What to do: The required answer is every line of the data containing the word "пламени".

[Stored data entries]

━━━━━━━━━━━━━━━━

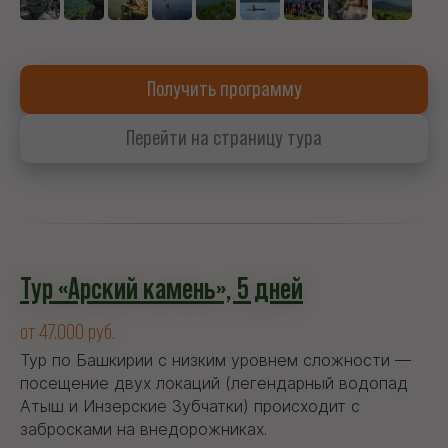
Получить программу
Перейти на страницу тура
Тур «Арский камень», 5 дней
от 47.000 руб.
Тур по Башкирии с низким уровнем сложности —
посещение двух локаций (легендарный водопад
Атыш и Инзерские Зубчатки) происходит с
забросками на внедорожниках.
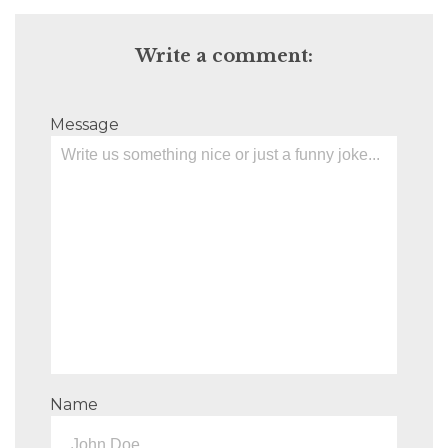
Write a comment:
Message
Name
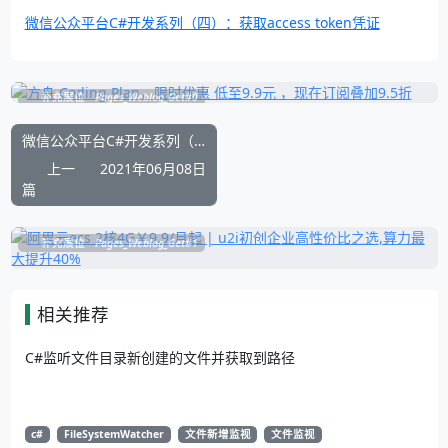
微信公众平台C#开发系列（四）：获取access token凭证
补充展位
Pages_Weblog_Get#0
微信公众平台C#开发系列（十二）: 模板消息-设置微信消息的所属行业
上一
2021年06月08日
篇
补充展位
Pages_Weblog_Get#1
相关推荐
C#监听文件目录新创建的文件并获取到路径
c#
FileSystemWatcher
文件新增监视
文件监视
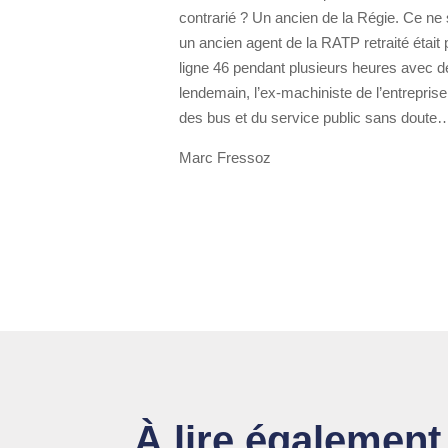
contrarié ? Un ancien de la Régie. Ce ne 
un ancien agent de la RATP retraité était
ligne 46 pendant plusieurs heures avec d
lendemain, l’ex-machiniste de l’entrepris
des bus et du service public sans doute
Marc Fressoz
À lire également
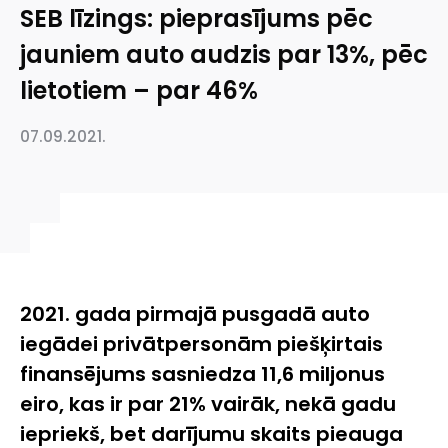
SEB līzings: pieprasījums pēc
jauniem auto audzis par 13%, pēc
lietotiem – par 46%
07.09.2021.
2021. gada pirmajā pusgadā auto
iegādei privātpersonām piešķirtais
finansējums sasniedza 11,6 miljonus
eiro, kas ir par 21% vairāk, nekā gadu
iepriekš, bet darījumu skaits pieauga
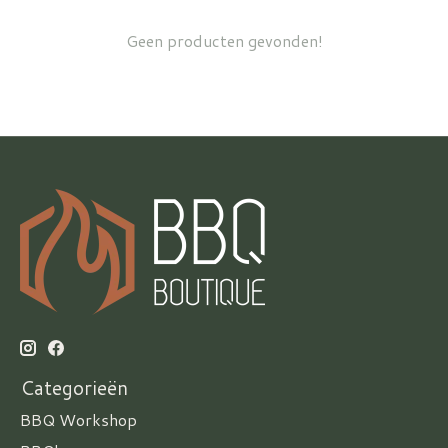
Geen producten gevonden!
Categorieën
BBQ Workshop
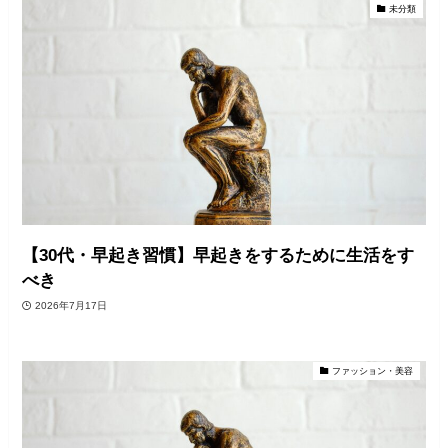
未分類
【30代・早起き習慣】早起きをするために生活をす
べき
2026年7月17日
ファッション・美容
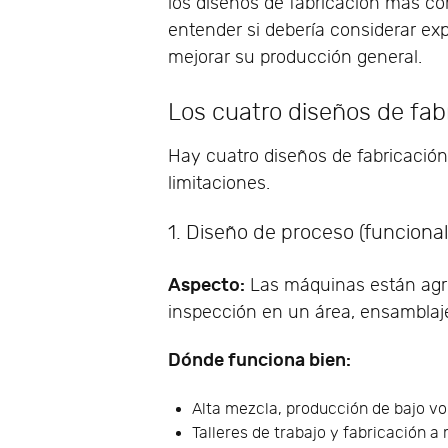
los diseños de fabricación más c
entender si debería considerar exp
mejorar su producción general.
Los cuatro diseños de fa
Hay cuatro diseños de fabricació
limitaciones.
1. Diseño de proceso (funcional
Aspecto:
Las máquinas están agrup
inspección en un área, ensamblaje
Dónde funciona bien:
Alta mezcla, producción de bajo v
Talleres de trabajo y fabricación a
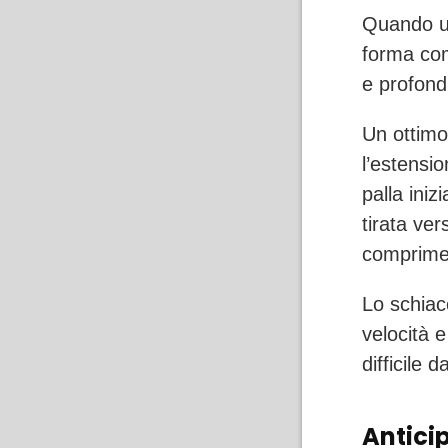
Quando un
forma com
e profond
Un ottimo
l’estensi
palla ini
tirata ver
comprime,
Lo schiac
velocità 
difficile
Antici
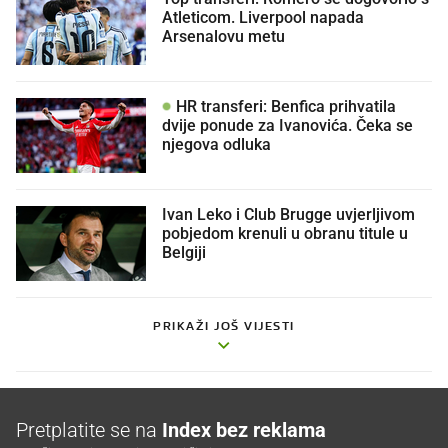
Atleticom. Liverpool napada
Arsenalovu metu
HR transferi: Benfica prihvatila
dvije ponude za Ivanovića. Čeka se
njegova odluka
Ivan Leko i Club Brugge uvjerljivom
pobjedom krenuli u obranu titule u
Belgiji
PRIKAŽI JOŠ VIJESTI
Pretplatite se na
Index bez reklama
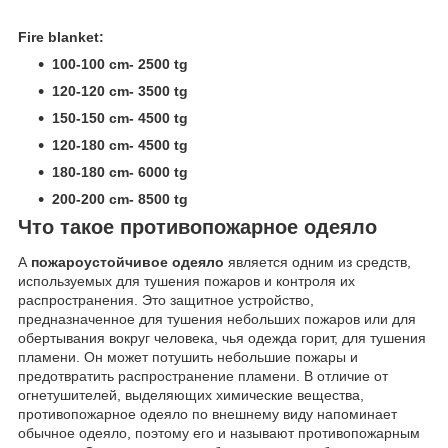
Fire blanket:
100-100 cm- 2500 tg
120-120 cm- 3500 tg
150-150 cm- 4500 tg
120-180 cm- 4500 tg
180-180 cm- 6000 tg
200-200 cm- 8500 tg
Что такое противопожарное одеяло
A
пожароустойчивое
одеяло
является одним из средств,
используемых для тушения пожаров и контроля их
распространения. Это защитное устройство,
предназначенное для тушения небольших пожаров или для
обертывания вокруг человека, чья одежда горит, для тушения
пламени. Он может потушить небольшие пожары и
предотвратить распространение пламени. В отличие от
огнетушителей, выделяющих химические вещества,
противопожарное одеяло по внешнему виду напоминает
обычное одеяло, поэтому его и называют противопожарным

━━━━━━━━━━━━━━━━

Answer for this exercise:
пламени. Он может потушить небольшие пожары и
предотвратить распространение пламени. В отличие от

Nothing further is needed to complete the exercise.